The classic instrumentation amplifier circuit consisting of opamps 1 and 2 in your diagram have a common mode rejection ratio of 0db, otherwise called "no rejection at all". In other words, the outputs are still differential, both containing common mode noise, and still requiring a third differential stage to remove that noise. This can be seen here:
simulate this circuit – Schematic created using CircuitLab
V1 produces a 1V low frequency input offset common to both inputs. This represents common-mode input "noise", from a source with some impedance Rnoise. This noise is added to the signal from V2, a smaller and higher frequency 100mV signal, representing the ECG potentials to be measured. It can be clearly seen that the two differential inputs IN1 and IN2 contain this "common mode" noise offset.
Take a look at the outputs:
Here we see than OUT1 and OUT2 (blue and orange) are complements of each other, which both still contain the 1Hz common mode noise. OUT3 is the result of subtracting OUT2 from OUT1. Obviously, what you want is OUT3, a proper single-ended single signal representing the potential difference between IN1 and IN2.

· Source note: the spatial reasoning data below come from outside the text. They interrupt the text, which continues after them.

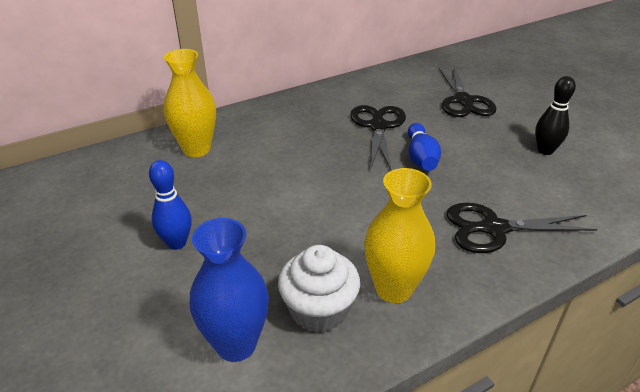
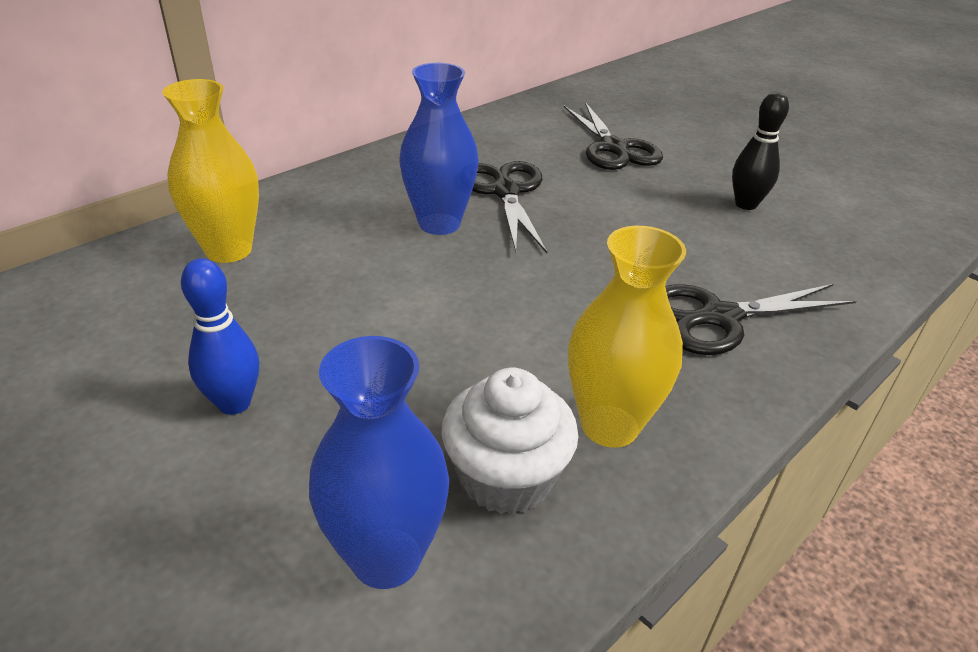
camera: 15 degrees left, 0 degrees up
blue bowling pin [408,123,441,171] -> none
none -> blue vase [399,63,479,235]

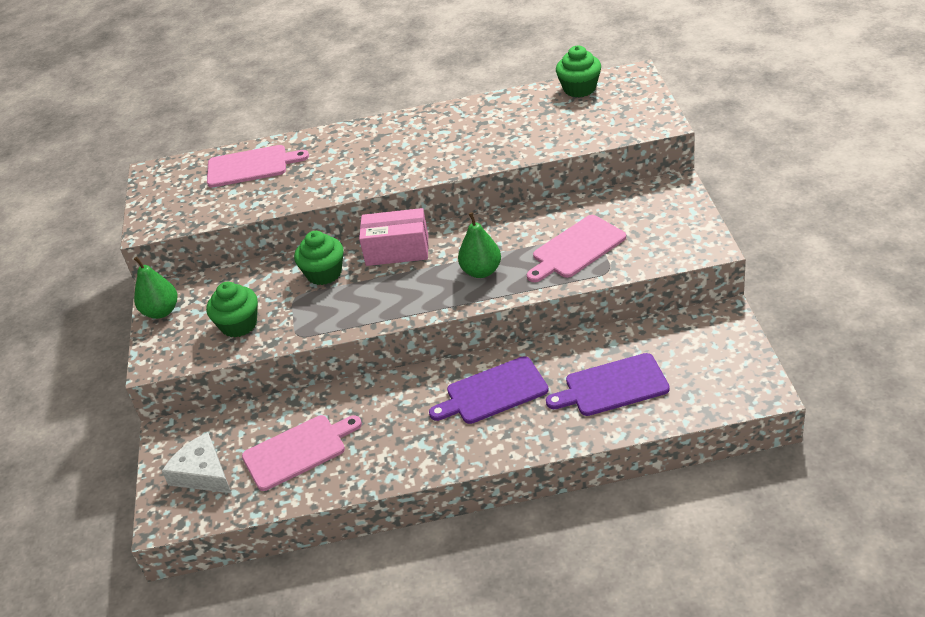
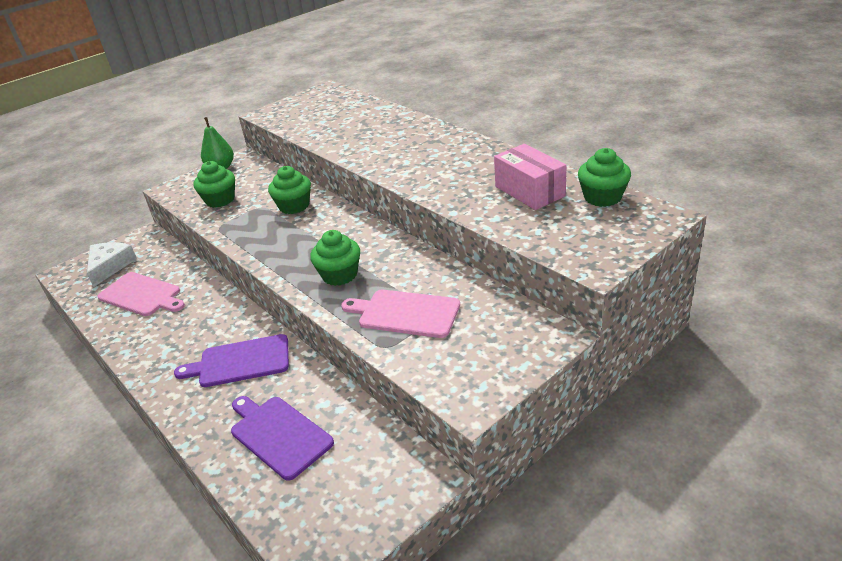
camera: 55 degrees right, 5 degrees down
pink cutting board [207,145,309,188] -> none
pink box [359,208,428,266] -> pink box moved to [494,144,567,210]
purple cutting board [429,356,549,424] -> purple cutting board turned 45 degrees counterclockwise [174,334,289,387]
green pear [458,212,501,278] -> green cupcake [310,230,360,286]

Usually instrumentation amplifier ICs include this final difference stage, to provide a single-ended output, with the common-mode element eliminated.
However, your diagram performs common mode rejection without that third stage, by offsetting the body's potential to half-way between the two outputs. This is bootstrapping the body to have the same potential as the output's mid-point, thereby shifting the potentials of all three participants (body, and opamps) into the same regime. Common mode noise (V1 in my example) is eliminated because the bi-potential amplifier itself is measuring potentials relative to its own, imposed, idea of what the body's potential should be.
Here is that scenario simulated:
simulate this circuit
Without some proper analysis, I can't tell you the significance of different amplitudes of the signals at OUT1 and OUT2, but it is clear that the common-mode noise is gone. And you still benefit from the balanced inputs afforded to you by the instrumentaion amplifier setup.
I don't know offhand what advantage this bootstrapping offers over a simple difference stage following the instrumentaion amplifier stage, but it does work. I imagine that by employing this bootstrapping technique and a difference amplifier for OUT1 and OUT2, you can achieve really good common-mode rejection.
Perhaps there are other benefits that your book can point out. I would be interested to know.